Na terrível primavera de 1933, vi pessoas literalmente morrendo de fome. Vi mulheres e crianças com barrigas inchadas, ficando azuis, ainda respirando mas com um olhar vago e sem vida.... Eu não perdi a minha fé. Assim como antes, eu acreditava porque eu queria acreditar.
Em 1933, Stalin estipulou uma
nova meta de produção e coleta, a qual deveria ser executada por uma Ucrânia
que estava agora à beira da mortandade em massa por causa da fome, que havia
começado em março daquele ano. Vou
poupar o leitor das descrições mais gráficas do que aconteceu a partir
daqui. Mas os cadáveres estavam por todos
os lados, e o forte odor da morte pairava pesadamente sobre o ar. Casos de insanidade, e até mesmo de
canibalismo, estão bem documentados. As
diferentes famílias camponesas reagiam de maneiras distintas à medida que
lentamente iam morrendo de fome:
Em uma choupana, era comum haver algum tipo de guerra entre a família. Todos vigiavam estritamente todos os outros. As pessoas brigavam por migalhas, tomando restos de comida umas das outras. A esposa se voltava contra o marido e o marido, contra ela. A mãe odiava os filhos. Já em outra choupana, o amor permaneceria inviolável até o último suspiro da família. Eu conheci uma mulher que tinha quatro filhos. Ela costumava lhes contar lendas e contos de fadas com a intenção de fazê-los esquecer a fome. Sua própria língua mal podia se mover, mas mesmo assim ela se esforçava para colocá-los em seus braços, ainda que ela mal tivesse forças para levantar seus braços quando eles estavam vazios. O amor vivia dentro dela. E as pessoas notaram que, onde havia ódio, as pessoas morriam mais rapidamente. Entretanto, o amor não salvou ninguém. Todo o vilarejo sucumbiu; todos juntos, sem exceção. Não restou uma só vida.

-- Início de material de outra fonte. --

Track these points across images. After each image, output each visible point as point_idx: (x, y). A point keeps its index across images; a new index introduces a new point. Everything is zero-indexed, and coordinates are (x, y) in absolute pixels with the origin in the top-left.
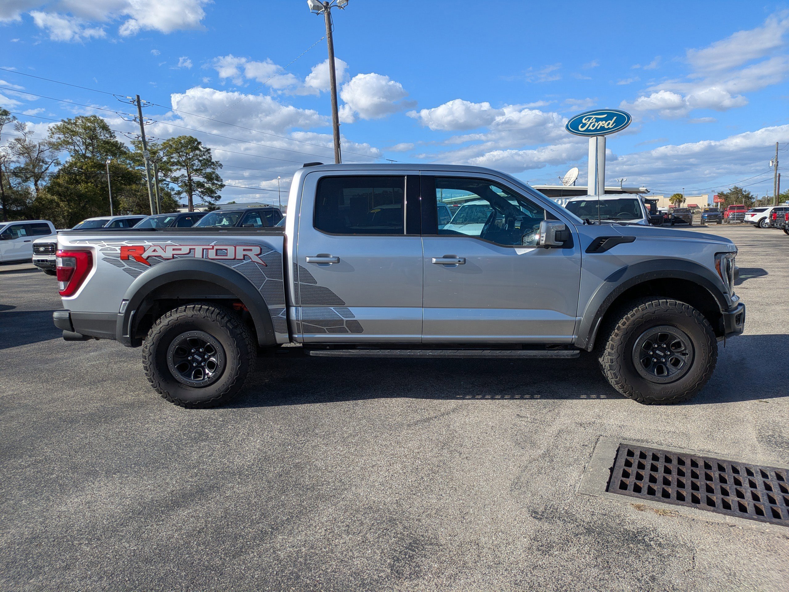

Normalmente é dito que o número
de ucranianos mortos na fome de 1932-33 foi de cinco milhões. De acordo com Robert Conquest, se
acrescentarmos outras catástrofes ocorridas com camponeses entre 1930 e 1937,
incluindo-se aí um enorme número de deportações de supostos "kulaks", o grande
total é elevado para entorpecentes 14,5 milhões de mortes. E, mesmo assim, se apenas 1% dos alunos do
ensino médio já tiver ouvido falar sobre esses eventos, isso já seria um
pequeno milagre.
Durante o artigo, referi-me
várias vezes a Robert Conquest, um excelente historiador da União
Soviética. Conclamo, insisto e exorto
qualquer pessoa com interesse nesses eventos a ler seu extraordinário livro
The
Harvest of Sorrow. A leitura flui como se fosse
um romance — mas a história relatada é excessivamente real.